Reproduction
FORMATION CANINE
Auteur(s) : Mylène Panizo Conférencier Eliot Gougeon (N 17), résident de l’European College of Veterinary Surgeons (ECVS) au Centre Hospitalier Vétérinaire Frégis (Gentilly, Val-de-Marne). Article rédigé d’après la webconférence « Stérilisation de la chienne : pourquoi, quand, comment ? », organisée par le CHV Frégis, en partenariat avec les laboratoires Hill’s et Zoetis, le 24 mai 2024.

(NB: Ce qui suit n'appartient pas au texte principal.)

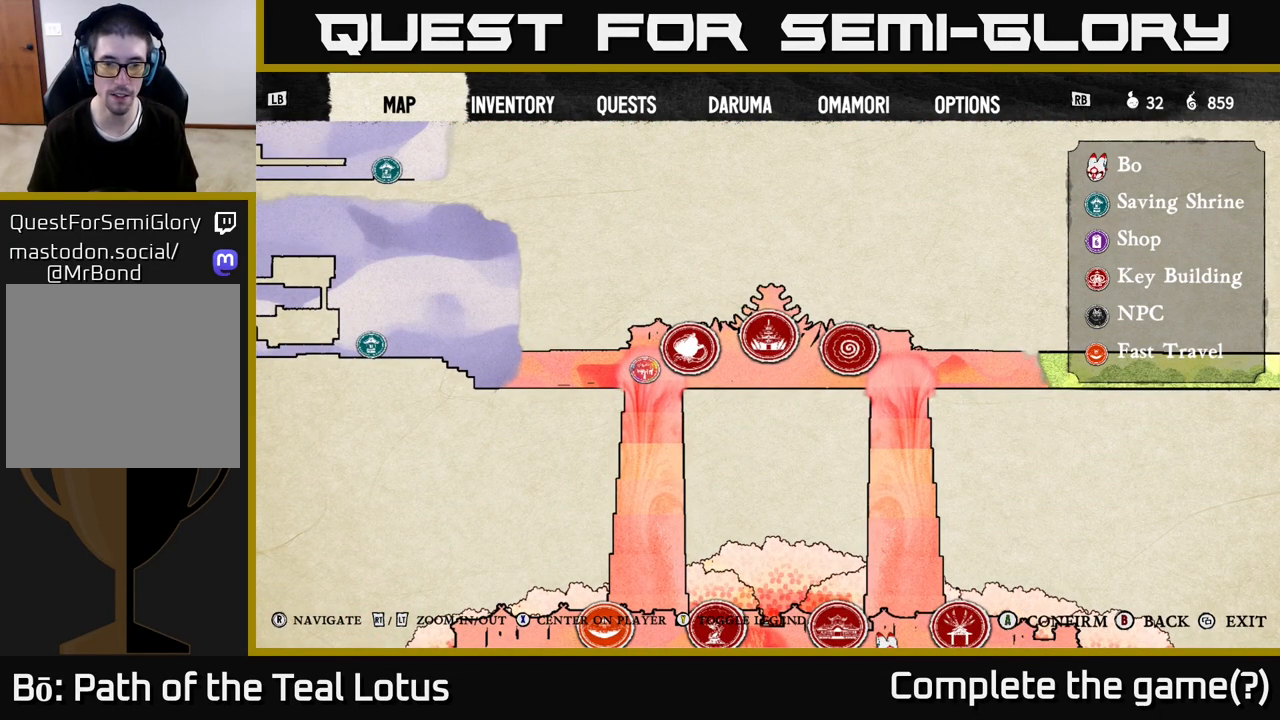
{"buttons": [], "left_stick": "center", "right_stick": "center", "events": []}
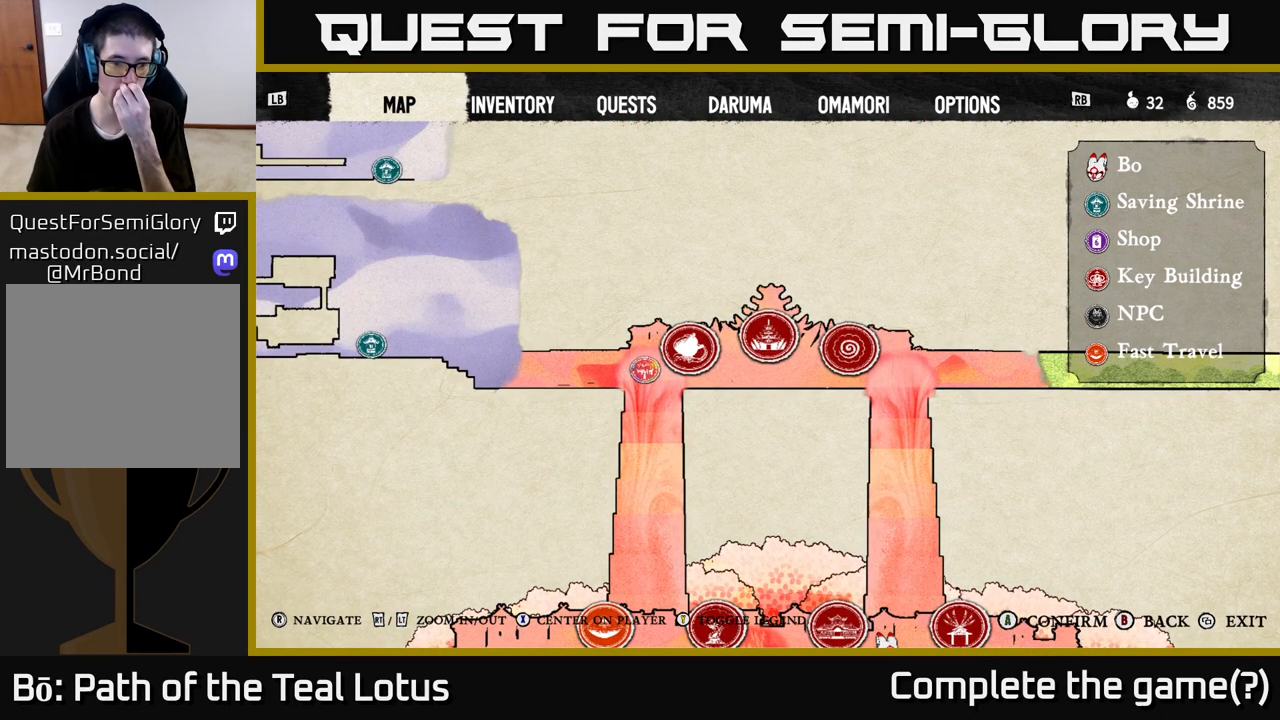
{"buttons": [], "left_stick": "center", "right_stick": "center", "events": []}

En France, environ 40 % des chiennes sont stérilisées, avec une tendance à la hausse ces dernières années. La stérilisation est source de nombreuses interrogations et d’appréhensions de la part des propriétaires, qui craignent d’éventuelles complications chirurgicales et des effets néfastes à long terme. Le vétérinaire se doit de maîtriser parfaitement le sujet, que ce soit en consultation, en chirurgie et lors du suivi postopératoire. Retour sur les dernières données et les recommandations en la matière.
Intérêts et conséquences
Effets sur le cycle sexuel La stérilisation réduit drastiquement les taux d’hormones sexuelles, ce qui a des répercussions multiples sur la santé de la chienne. Le principal effet est la suppression de la fertilité, qui reste le motif principal des propriétaires. La stérilisation permet également de supprimer les signes de chaleurs et les risques de lactation de pseudogestation.
Effet sur le métabolisme Les œstrogènes ont un effet satiétogène tandis que la progestérone a un effet métabolisant. La stérilisation augmente donc la sensation de faim tout en diminuant les besoins énergétiques de l’animal, ce qui favorise la prise de poids.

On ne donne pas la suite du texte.